## Directions
Could you set down every record exactly as it appears?

## Information provided

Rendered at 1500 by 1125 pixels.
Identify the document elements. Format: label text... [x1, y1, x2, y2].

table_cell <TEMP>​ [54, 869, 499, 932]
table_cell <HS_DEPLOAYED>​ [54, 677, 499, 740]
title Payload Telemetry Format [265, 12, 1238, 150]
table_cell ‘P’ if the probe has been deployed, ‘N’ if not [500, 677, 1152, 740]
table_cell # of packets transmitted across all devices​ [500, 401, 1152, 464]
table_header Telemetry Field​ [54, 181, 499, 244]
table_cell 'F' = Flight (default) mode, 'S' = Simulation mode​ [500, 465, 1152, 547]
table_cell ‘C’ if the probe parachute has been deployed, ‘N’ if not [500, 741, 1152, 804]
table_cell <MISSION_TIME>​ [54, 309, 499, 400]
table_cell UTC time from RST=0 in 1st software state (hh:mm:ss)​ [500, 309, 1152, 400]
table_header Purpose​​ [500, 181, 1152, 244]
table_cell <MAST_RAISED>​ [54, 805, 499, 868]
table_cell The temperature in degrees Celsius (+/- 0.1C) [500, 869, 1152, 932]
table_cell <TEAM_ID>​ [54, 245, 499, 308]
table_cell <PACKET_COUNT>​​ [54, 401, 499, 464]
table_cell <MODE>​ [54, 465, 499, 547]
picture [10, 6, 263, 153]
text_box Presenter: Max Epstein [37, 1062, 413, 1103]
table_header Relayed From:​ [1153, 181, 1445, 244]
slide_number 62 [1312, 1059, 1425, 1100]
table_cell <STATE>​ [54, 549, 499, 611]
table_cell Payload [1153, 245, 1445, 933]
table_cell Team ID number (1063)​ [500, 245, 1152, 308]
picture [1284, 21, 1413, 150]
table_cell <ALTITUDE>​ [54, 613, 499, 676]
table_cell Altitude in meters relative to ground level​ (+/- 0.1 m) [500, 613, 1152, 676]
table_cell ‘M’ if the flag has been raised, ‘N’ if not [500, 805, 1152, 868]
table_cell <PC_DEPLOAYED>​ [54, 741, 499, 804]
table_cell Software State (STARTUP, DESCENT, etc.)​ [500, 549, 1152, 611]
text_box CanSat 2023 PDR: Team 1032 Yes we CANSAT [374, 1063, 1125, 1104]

## Response for this exercise
Rendered at 1500 by 1125 pixels.
Identify the document elements. Format: label text... [x1, y1, x2, y2].

table_cell <TEMP>​ [54, 869, 499, 932]
table_cell <HS_DEPLOAYED>​ [54, 677, 499, 740]
title Payload Telemetry Format [265, 12, 1238, 150]
table_cell ‘P’ if the probe has been deployed, ‘N’ if not [500, 677, 1152, 740]
table_cell # of packets transmitted across all devices​ [500, 401, 1152, 464]
table_header Telemetry Field​ [54, 181, 499, 244]
table_cell 'F' = Flight (default) mode, 'S' = Simulation mode​ [500, 465, 1152, 547]
table_cell ‘C’ if the probe parachute has been deployed, ‘N’ if not [500, 741, 1152, 804]
table_cell <MISSION_TIME>​ [54, 309, 499, 400]
table_cell UTC time from RST=0 in 1st software state (hh:mm:ss)​ [500, 309, 1152, 400]
table_header Purpose​​ [500, 181, 1152, 244]
table_cell <MAST_RAISED>​ [54, 805, 499, 868]
table_cell The temperature in degrees Celsius (+/- 0.1C) [500, 869, 1152, 932]
table_cell <TEAM_ID>​ [54, 245, 499, 308]
table_cell <PACKET_COUNT>​​ [54, 401, 499, 464]
table_cell <MODE>​ [54, 465, 499, 547]
picture [10, 6, 263, 153]
text_box Presenter: Max Epstein [37, 1062, 413, 1103]
table_header Relayed From:​ [1153, 181, 1445, 244]
slide_number 62 [1312, 1059, 1425, 1100]
table_cell <STATE>​ [54, 549, 499, 611]
table_cell Payload [1153, 245, 1445, 933]
table_cell Team ID number (1063)​ [500, 245, 1152, 308]
picture [1284, 21, 1413, 150]
table_cell <ALTITUDE>​ [54, 613, 499, 676]
table_cell Altitude in meters relative to ground level​ (+/- 0.1 m) [500, 613, 1152, 676]
table_cell ‘M’ if the flag has been raised, ‘N’ if not [500, 805, 1152, 868]
table_cell <PC_DEPLOAYED>​ [54, 741, 499, 804]
table_cell Software State (STARTUP, DESCENT, etc.)​ [500, 549, 1152, 611]
text_box CanSat 2023 PDR: Team 1032 Yes we CANSAT [374, 1063, 1125, 1104]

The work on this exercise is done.